The surpassing of the Logic of the abstract concept and the achievement of that of the concrete concept or pure concept or idea, was realized in other ways, primarily by a sort of reduction to the absurd of empiricist and mathematical Logic, in the scepticism which was its result. This reduction to the absurd, this final scepticism, is to be observed in the movement of English philosophy, beginning with Locke or even with Hobbes, to Hume. Locke, starting from perception as his presupposition, derived all ideas from experience, with the sole instrument of reflection; and rejecting innate ideas and looking upon others as more or less arbitrary, he preserved some objectivity to mathematical ideas alone, which relate to what are called primary qualities. Berkeley denies objectivity even to the primary qualities. All concepts, naturalist and mathematical alike, are for him abstract concepts and to that extent without truth. The only truth is the "idea," which means here nothing but sensation or the representation of the individual. His Logic is not empiricist, because it is in no respect Logic. At the most it is an Æsthetic substituted for and given as Logic. It is true, notwithstanding his complete denial of universals—of empirical and abstract, no less than of philosophic, which he never even mentions—that he deludes himself into thinking that he has overcome scepticism; and it is true also that he laid the foundations of a spiritualist and voluntarist conception of reality, which in our opinion should be preserved and adopted by modern thought. But this proves only that his philosophy does not wholly agree with his Logic, and not that his Logic is not the complete denial of the concept and of thought. The logical consequence of Berkeley could not, then, be anything but the scepticism of David Hume, who shakes the very foundation upon which the whole of the science of nature rests, namely, the principle of causality.
Exact science and Kant. The concept of the category.

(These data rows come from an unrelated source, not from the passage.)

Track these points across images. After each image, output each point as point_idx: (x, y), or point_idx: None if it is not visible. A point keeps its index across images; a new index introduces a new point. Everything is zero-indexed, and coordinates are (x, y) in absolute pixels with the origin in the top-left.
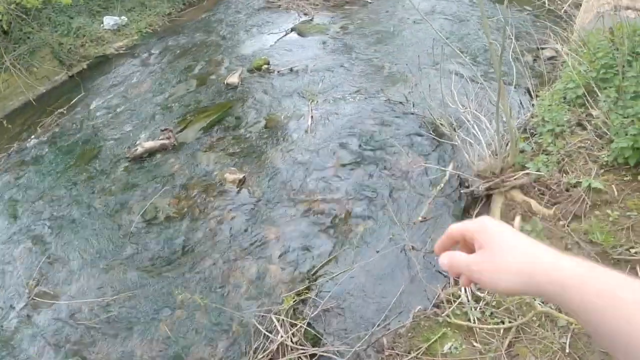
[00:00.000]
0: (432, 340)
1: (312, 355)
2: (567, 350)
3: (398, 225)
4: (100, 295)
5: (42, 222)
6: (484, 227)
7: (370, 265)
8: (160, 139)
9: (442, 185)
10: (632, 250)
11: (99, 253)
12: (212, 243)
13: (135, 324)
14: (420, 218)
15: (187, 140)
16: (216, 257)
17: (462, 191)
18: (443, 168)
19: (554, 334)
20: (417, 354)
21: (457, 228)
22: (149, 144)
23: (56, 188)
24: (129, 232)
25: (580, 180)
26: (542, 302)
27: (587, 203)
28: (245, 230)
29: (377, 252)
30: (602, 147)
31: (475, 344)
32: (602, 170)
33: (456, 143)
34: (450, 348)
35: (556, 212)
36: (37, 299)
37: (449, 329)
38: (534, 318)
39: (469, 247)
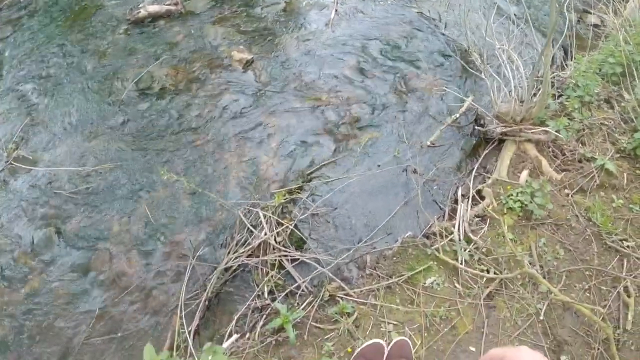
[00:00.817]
0: (416, 270)
1: (294, 260)
2: (541, 317)
3: (405, 145)
4: (81, 164)
5: (27, 83)
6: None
7: (368, 179)
8: (166, 4)
9: (457, 115)
10: (625, 243)
11: (85, 119)
12: (206, 122)
13: (115, 198)
14: (428, 142)
15: (195, 9)
16: (208, 138)
17: (476, 127)
18: (464, 97)
19: (533, 297)
20: (399, 280)
21: (497, 352)
22: (153, 8)
23: (46, 47)
24: (120, 99)
25: (595, 157)
26: (531, 264)
27: (595, 181)
28: (244, 115)
29: (379, 166)
30: (624, 132)
31: (457, 284)
32: (617, 155)
33: (483, 77)
34: (432, 283)
35: (564, 179)
36: (15, 164)
37: (435, 263)
38: (519, 276)
39: None
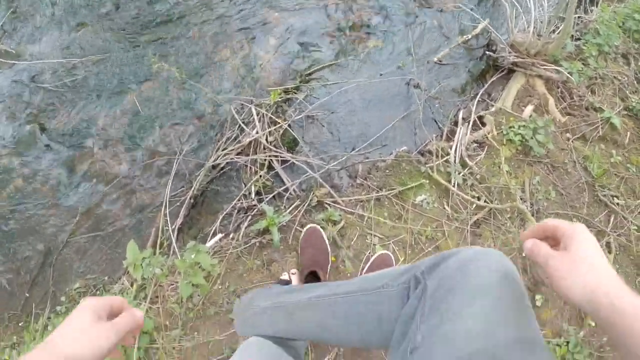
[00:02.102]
0: (408, 186)
1: (284, 161)
2: (523, 254)
3: (411, 58)
4: (66, 56)
5: None
6: (578, 233)
7: (369, 87)
8: None
9: (470, 36)
10: (615, 200)
11: (71, 8)
12: (203, 12)
13: (102, 91)
14: (436, 59)
15: None
16: (205, 29)
17: (487, 52)
18: (479, 18)
19: (519, 233)
20: (389, 193)
21: (553, 222)
22: None
23: None
24: None
25: (602, 108)
26: (522, 200)
27: (598, 132)
28: (244, 9)
29: (381, 75)
30: (636, 91)
31: (446, 207)
32: (624, 112)
33: (504, 2)
34: (422, 201)
35: (567, 123)
36: None
37: (427, 181)
38: (508, 209)
39: (554, 243)
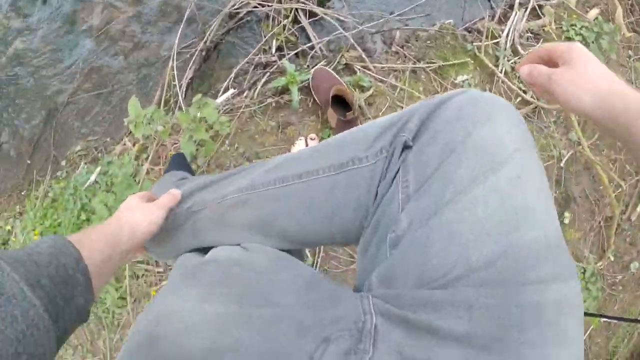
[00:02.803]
0: (450, 62)
1: (312, 14)
2: (561, 164)
3: None
4: None
5: None
6: (574, 48)
7: None
8: None
9: None
10: None
11: None
12: None
13: None
14: None
15: None
16: None
17: None
18: None
19: (561, 140)
20: (427, 66)
21: (546, 46)
22: None
23: None
24: None
25: None
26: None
27: None
28: None
29: None
30: None
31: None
32: None
33: None
34: (464, 81)
35: (632, 40)
36: None
37: (472, 61)
38: (555, 112)
39: (552, 66)
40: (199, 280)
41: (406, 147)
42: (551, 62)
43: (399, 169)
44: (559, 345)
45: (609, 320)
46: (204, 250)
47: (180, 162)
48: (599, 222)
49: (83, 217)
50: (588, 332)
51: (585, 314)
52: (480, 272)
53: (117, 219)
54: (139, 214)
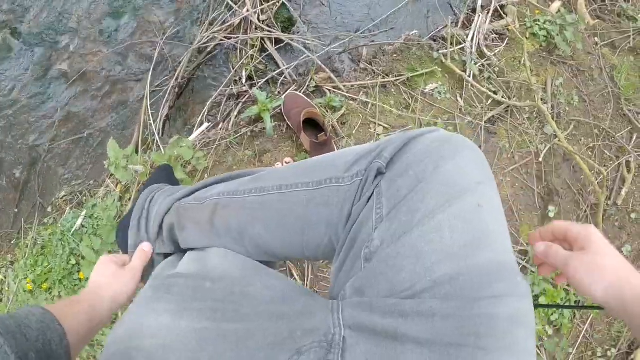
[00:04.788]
0: (418, 72)
1: (278, 41)
2: (540, 159)
3: None
4: None
5: None
6: (592, 234)
7: None
8: None
9: None
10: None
11: None
12: None
13: None
14: None
15: None
16: None
17: None
18: None
19: (537, 135)
20: (396, 79)
21: (562, 225)
22: None
23: None
24: None
25: (637, 18)
26: (542, 100)
27: (629, 42)
28: None
29: None
30: None
31: (459, 99)
32: None
33: None
34: (433, 90)
35: (596, 27)
36: None
37: (440, 69)
38: (528, 109)
39: (566, 244)
40: (172, 295)
41: (380, 173)
42: (565, 242)
43: (372, 193)
44: (510, 353)
45: (565, 309)
46: (182, 254)
47: (163, 176)
48: (585, 211)
49: (72, 261)
50: (589, 322)
51: (537, 305)
52: (444, 286)
53: (96, 290)
54: (117, 285)
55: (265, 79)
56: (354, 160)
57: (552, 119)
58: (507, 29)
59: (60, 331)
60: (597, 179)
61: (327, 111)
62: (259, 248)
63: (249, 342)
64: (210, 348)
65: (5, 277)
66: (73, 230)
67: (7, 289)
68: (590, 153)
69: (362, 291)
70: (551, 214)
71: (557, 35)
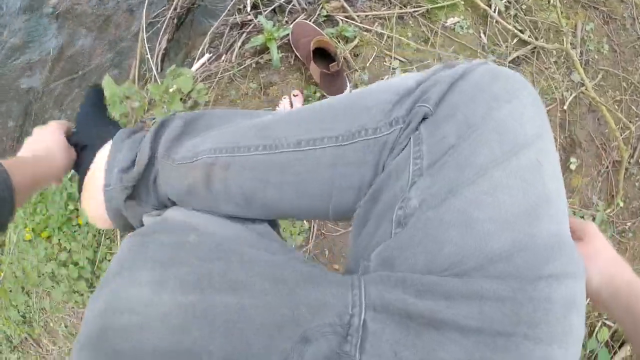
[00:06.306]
0: (439, 4)
1: None
2: (564, 106)
3: None
4: None
5: None
6: (590, 228)
7: None
8: None
9: None
10: None
11: None
12: None
13: None
14: None
15: None
16: None
17: None
18: None
19: (563, 82)
20: (414, 11)
21: None
22: None
23: None
24: None
25: None
26: (571, 45)
27: None
28: None
29: None
30: None
31: (482, 35)
32: None
33: None
34: (455, 24)
35: None
36: None
37: (462, 2)
38: (555, 52)
39: None
40: (151, 256)
41: (424, 118)
42: None
43: (409, 140)
44: (563, 343)
45: None
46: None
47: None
48: (607, 167)
49: (71, 206)
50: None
51: None
52: (499, 263)
53: (47, 148)
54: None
55: (272, 7)
56: (394, 102)
57: (580, 65)
58: None
59: (4, 173)
60: (622, 135)
61: (338, 41)
62: (270, 211)
63: (242, 323)
64: (194, 331)
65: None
66: (70, 174)
67: (7, 240)
68: (616, 107)
69: (392, 263)
70: (572, 167)
71: None
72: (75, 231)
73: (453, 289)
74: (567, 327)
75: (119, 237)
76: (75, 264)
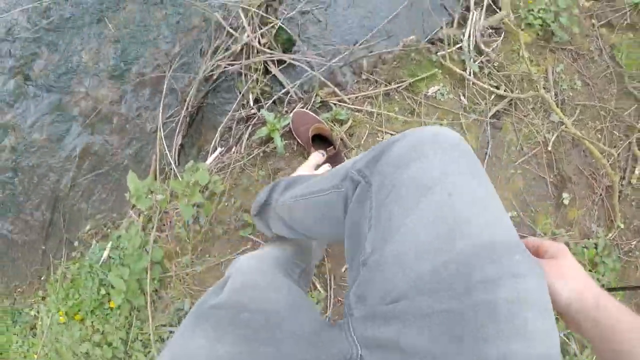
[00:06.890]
0: (419, 77)
1: (280, 62)
2: (548, 147)
3: None
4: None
5: None
6: (563, 249)
7: None
8: None
9: None
10: None
11: None
12: None
13: (80, 26)
14: None
15: None
16: None
17: None
18: None
19: (543, 125)
20: (398, 86)
21: (535, 240)
22: None
23: None
24: None
25: None
26: (545, 89)
27: (626, 19)
28: None
29: None
30: None
31: (462, 98)
32: None
33: None
34: (436, 92)
35: (591, 8)
36: None
37: (440, 71)
38: (531, 99)
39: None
40: (211, 322)
41: (356, 182)
42: (536, 255)
43: (361, 203)
44: (517, 338)
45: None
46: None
47: None
48: (600, 195)
49: (103, 291)
50: None
51: (608, 289)
52: (427, 281)
53: None
54: None
55: (272, 99)
56: (344, 172)
57: (557, 106)
58: (503, 23)
59: None
60: (608, 161)
61: (334, 124)
62: (303, 231)
63: None
64: None
65: (38, 312)
66: (100, 262)
67: (40, 322)
68: (599, 136)
69: (364, 298)
70: (566, 201)
71: (553, 22)
72: (107, 314)
73: (402, 311)
74: (520, 323)
75: (150, 318)
76: (109, 344)
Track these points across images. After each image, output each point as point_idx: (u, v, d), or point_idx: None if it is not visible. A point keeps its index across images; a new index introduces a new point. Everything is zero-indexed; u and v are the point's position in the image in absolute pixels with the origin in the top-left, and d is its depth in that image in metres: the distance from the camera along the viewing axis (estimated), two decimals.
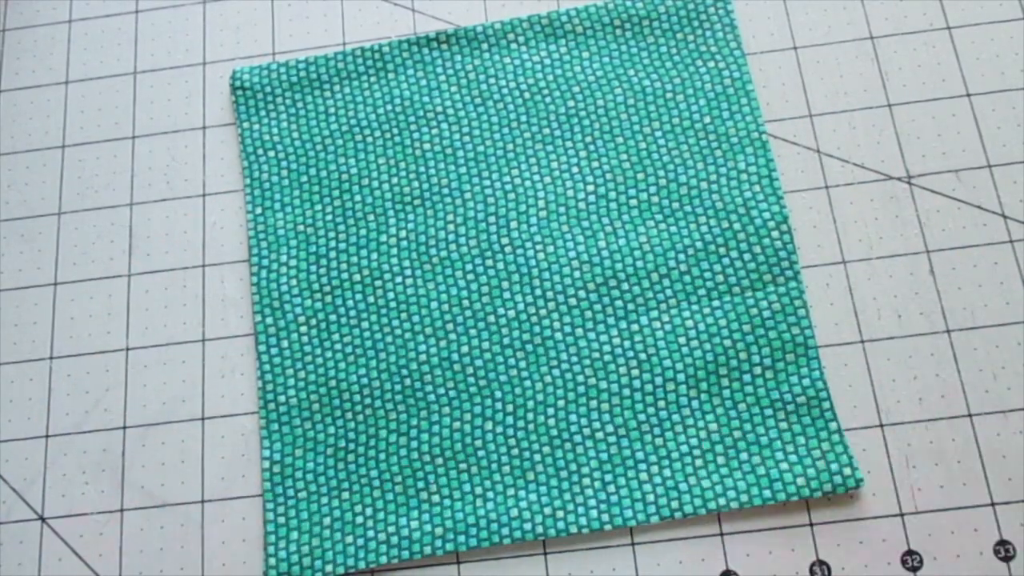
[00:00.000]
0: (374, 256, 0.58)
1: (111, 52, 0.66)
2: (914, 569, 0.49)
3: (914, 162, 0.57)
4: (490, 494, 0.52)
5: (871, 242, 0.56)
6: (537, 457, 0.53)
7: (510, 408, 0.54)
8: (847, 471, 0.50)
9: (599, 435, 0.53)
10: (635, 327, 0.55)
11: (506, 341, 0.55)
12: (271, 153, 0.61)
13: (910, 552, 0.49)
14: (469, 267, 0.57)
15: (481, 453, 0.53)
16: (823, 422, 0.52)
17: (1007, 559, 0.48)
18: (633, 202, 0.58)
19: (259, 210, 0.60)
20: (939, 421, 0.51)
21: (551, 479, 0.52)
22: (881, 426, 0.52)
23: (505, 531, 0.51)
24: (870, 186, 0.57)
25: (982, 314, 0.53)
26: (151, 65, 0.65)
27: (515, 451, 0.53)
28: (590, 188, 0.58)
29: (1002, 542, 0.49)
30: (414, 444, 0.54)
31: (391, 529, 0.52)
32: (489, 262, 0.57)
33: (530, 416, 0.53)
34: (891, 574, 0.48)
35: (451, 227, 0.58)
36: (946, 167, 0.57)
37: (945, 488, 0.50)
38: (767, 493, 0.50)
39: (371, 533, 0.52)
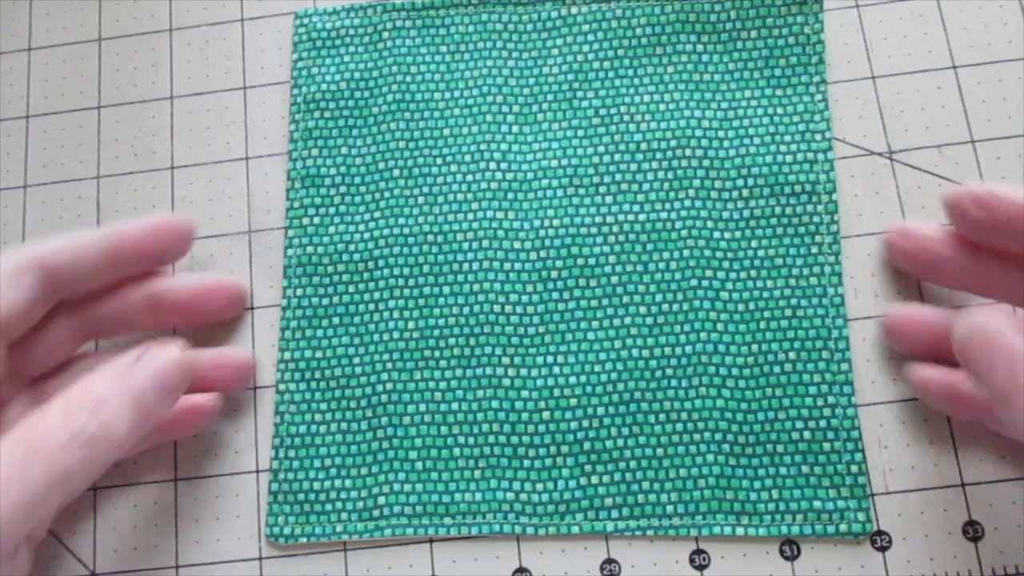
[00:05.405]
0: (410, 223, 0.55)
1: (75, 18, 0.63)
2: (883, 549, 0.49)
3: (896, 137, 0.56)
4: (504, 482, 0.51)
5: (851, 220, 0.55)
6: (544, 451, 0.51)
7: (527, 393, 0.52)
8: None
9: (612, 428, 0.51)
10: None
11: (563, 295, 0.53)
12: (319, 109, 0.58)
13: (879, 532, 0.49)
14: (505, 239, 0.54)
15: (503, 436, 0.52)
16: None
17: (975, 539, 0.49)
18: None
19: (297, 178, 0.57)
20: (911, 402, 0.51)
21: (566, 470, 0.51)
22: (856, 406, 0.52)
23: (494, 524, 0.50)
24: (851, 161, 0.56)
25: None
26: (116, 32, 0.63)
27: (514, 439, 0.51)
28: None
29: (971, 522, 0.49)
30: (437, 416, 0.52)
31: (404, 499, 0.51)
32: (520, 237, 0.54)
33: (552, 403, 0.52)
34: (860, 553, 0.49)
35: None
36: (928, 142, 0.56)
37: (916, 469, 0.50)
38: None
39: (380, 501, 0.51)
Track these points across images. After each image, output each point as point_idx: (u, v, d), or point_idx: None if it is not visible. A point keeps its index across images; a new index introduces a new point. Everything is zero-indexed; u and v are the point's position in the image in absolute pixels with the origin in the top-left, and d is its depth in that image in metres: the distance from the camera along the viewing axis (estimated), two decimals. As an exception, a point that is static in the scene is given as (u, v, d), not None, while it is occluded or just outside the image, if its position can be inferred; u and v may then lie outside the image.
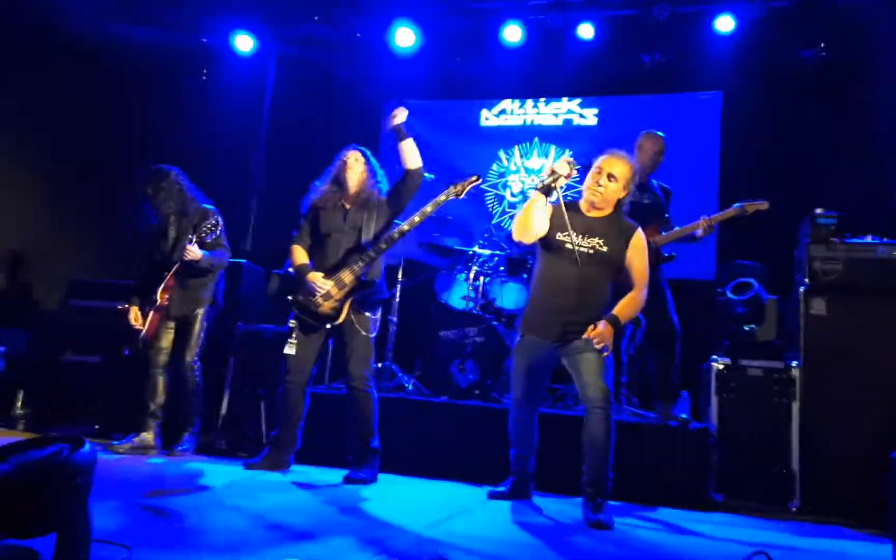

As the effect of this extreme scepticism, the surpassing of empiricist and abstractionist Logic had to be begun with the restoration of that Logic itself (because that which does not exist cannot be surpassed), that is to say, with the demonstration, against Hume, that the exact science of nature is possible. Such is the principal task of the Critique of Pure Reason, which contains the Logic of the natural and mathematical sciences, thought no longer by an empiricist, but by a philosopher who has surpassed empiricism and recognized that the concepts of experience presuppose the human intellect, which originally constructed them. Leibnitz had already travelled this road, when in a polemic against Locke he maintained that reflection to which Locke appealed, referred back to the innate ideas: for if reflection (he said) is nothing but "une attention à ce qui est en nous et les sens ne nous donnent point ce que nous portons déjà avec nous," how can it ever be denied "qu'il y est beaucoup d'inné en nous, puisque nous sommes, pour ainsi dire, innés à nous mêmes? Peut-on nier qu'il y ait eu nous être, unité, substance, durée, changement, action, perception, plaisir et mille autres objets de nos idées intellectuelles?"[13] The New Essays, in which theses and other similar themes were developed, remained for a time unedited, but appeared opportunely in 1765 to fecundate German thought, and acted upon Kant, together with English empiricism and scepticism, the latter giving the problem and the former almost an attempt at a solution. But the innate ideas of Leibnitz are profoundly transformed in the Kantian concept of the category, which is the formal element and really exists only in the very act of judgment, which it effects. Mathematics are thus secured in their possession, no longer by means of the primary qualities of Locke, but because they arise from the a priori forms of intuition, space and time. The natural sciences are also secured, because the concepts of them are constituted by means of the categories of the intellect, on the data of experience. In other words, mathematical and natural science have value, in so far as they are a necessary product of the spirit.